Newcastle North's MP handed a ministerial post in new government
Cat McKinnell is a new minister of state in the Department for Education
Newcastle North MP Catherine McKinnell has been handed a ministerial post in the new government, as Labour pledged on Monday to start a push to recruit 6,500 new teachers.
Ms McKinnell was named on Monday as a new minister of state in the Department for Education, working alongside education secretary and Sunderland MP Bridget Phillipson.
She joins Tynemouth MP Sir Alan Campbell, who is Labour’s chief whip and Parliamentary Secretary to the Treasury, and Sunderland-born business secretary Jonathan Reynolds among the North East contingent in the new government.
Ms McKinnell was previously Labour’s shadow schools minister. Newcastle Central and West MP Chi Onwurah, who was the shadow minister for science, research and digital, is yet to be given a role in the new administration.
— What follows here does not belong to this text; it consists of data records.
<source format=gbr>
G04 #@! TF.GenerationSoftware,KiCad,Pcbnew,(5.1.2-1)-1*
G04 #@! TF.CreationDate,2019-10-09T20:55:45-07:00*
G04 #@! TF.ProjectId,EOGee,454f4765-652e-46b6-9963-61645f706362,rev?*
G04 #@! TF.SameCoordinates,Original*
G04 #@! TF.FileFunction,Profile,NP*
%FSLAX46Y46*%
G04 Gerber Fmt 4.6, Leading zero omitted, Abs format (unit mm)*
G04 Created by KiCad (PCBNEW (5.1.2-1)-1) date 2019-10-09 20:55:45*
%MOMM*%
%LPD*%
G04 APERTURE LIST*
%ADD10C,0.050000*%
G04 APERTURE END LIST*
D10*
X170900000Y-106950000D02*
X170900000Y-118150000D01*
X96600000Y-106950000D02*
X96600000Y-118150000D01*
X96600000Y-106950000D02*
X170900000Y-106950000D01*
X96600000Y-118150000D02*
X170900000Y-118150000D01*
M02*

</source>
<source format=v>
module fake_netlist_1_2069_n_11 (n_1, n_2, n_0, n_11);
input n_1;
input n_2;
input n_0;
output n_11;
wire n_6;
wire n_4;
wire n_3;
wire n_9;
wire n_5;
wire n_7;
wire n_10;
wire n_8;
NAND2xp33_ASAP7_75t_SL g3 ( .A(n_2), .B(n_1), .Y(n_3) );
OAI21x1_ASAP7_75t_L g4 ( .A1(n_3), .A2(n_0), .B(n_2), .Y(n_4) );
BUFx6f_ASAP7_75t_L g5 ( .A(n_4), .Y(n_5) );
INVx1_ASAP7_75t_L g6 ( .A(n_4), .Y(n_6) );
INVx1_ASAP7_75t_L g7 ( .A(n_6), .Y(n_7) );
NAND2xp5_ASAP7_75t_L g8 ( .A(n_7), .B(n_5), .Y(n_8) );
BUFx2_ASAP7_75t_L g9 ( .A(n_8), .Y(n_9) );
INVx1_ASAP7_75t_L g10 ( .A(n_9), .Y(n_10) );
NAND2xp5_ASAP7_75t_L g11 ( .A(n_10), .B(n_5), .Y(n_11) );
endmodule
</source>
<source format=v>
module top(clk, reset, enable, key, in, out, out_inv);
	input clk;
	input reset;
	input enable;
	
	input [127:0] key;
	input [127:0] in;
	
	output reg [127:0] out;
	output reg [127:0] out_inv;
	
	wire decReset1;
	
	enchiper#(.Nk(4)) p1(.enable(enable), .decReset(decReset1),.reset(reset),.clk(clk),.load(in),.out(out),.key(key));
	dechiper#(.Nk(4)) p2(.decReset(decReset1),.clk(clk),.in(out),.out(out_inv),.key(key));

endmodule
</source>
Ms Phillipson, who was the first MP to be elected at Thursday’s general election as her Houghton and Sunderland South seat was quickest to declare, will “immediately embark on resetting the government’s relationship with the sector and transforming the image of teaching”, the Department for Education (DfE) said on Monday.
The new education secretary was expected to write to all education workforces and is due to meet teaching unions in the coming days.
She said:
“From day one, we are delivering the change this country demands and putting education back at the forefront of national life. We will work urgently to recruit thousands of brilliant new teachers and reset the relationship between government and the education workforce.
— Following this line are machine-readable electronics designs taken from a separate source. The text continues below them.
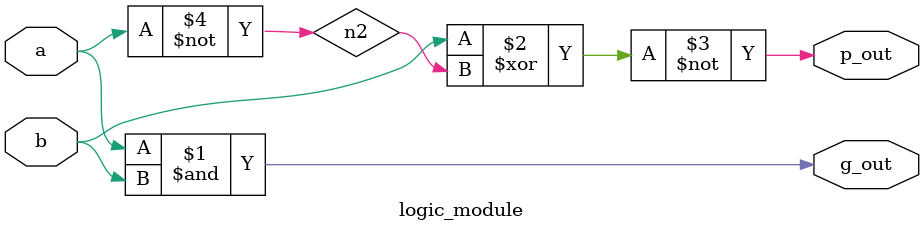
<source format=v>
module logic_module (a, b, g_out, p_out);
  input a, b;
  output g_out, p_out;
  wire n2;

  not inv1 (n2, a);
  and (g_out, a, b);
  xnor (p_out, b, n2);

endmodule
</source>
“For too long the teaching profession has been talked down, side-lined and denigrated. I have made it my first priority to write today to the people at the centre of making change happen: our workforces.
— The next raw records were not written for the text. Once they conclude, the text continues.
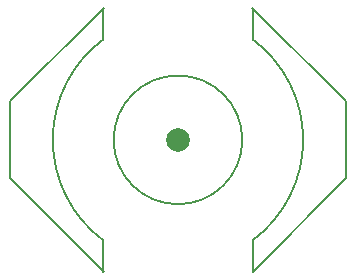
<source format=gbr>
G04 start of page 4 for group 7 layer_idx 4 *
G04 Title: (unknown), Intern *
G04 Creator: pcb-rnd 2.3.0 *
G04 CreationDate: 2021-03-02 22:43:04 UTC *
G04 For:  *
G04 Format: Gerber/RS-274X *
G04 PCB-Dimensions: 500000 500000 *
G04 PCB-Coordinate-Origin: lower left *
%MOIN*%
%FSLAX25Y25*%
%LNINTERN_COPPER_NONE_7*%
%ADD17C,0.0315*%
%ADD16C,0.0787*%
%ADD15C,0.0079*%
G54D15*X187205Y343504D02*X218504Y374803D01*
X187205Y317913D02*X218504Y286614D01*
X187205Y343504D02*Y317913D01*
X218457Y374757D02*Y364236D01*
Y297181D02*Y286661D01*
X299409Y317913D02*X268157Y286661D01*
X299409Y343504D02*X268110Y374803D01*
X299409Y343504D02*Y317913D01*
X268157Y297181D02*Y286661D01*
Y374757D02*Y364236D01*
X221850Y330709D02*G75*G03X264764Y330709I21457J0D01*G01*
G75*G03X221850Y330709I-21457J0D01*G01*
X268157Y297181D02*G75*G03X268193Y364209I-24850J33527D01*G01*
X218457Y364236D02*G75*G03X218421Y297208I24850J-33527D01*G01*
G54D16*X243307Y330709D03*
G54D17*M02*

</source>
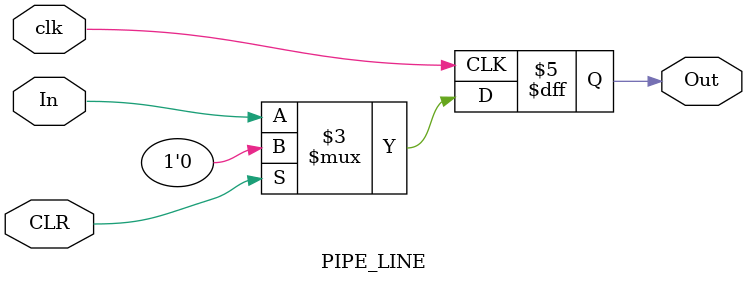
<source format=v>
module PIPE_LINE(
    //通用
    input In, input clk, input CLR, output reg Out
    //特化
);
    always @(posedge clk) begin
        if (CLR)
            {Out} <= 0;
        else begin
            Out <= In;
        end
    end

endmodule
</source>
“I want all children to have the best life chances which means recruiting and keeping great teachers in our classrooms – today is the first step in that mission.”
The DfE will resume and expand its teacher recruitment campaign, Every Lesson Shapes a Life, as part of efforts to “re-establish teaching as an attractive, expert profession, where the immeasurable impact which teachers can make on children’s lives is truly valued”.
Ms Phillipson was also made minister for women and equalities on Monday, in addition to her role as Education Secretary.
However, a Downing Street spokesperson confirmed that Anneliese Dodds will in fact be the “lead minister” for women and equalities and that Ms Phillipson’s appointment was for “sort of constitutional purposes” so that a cabinet member formally holds the role as part of their portfolio.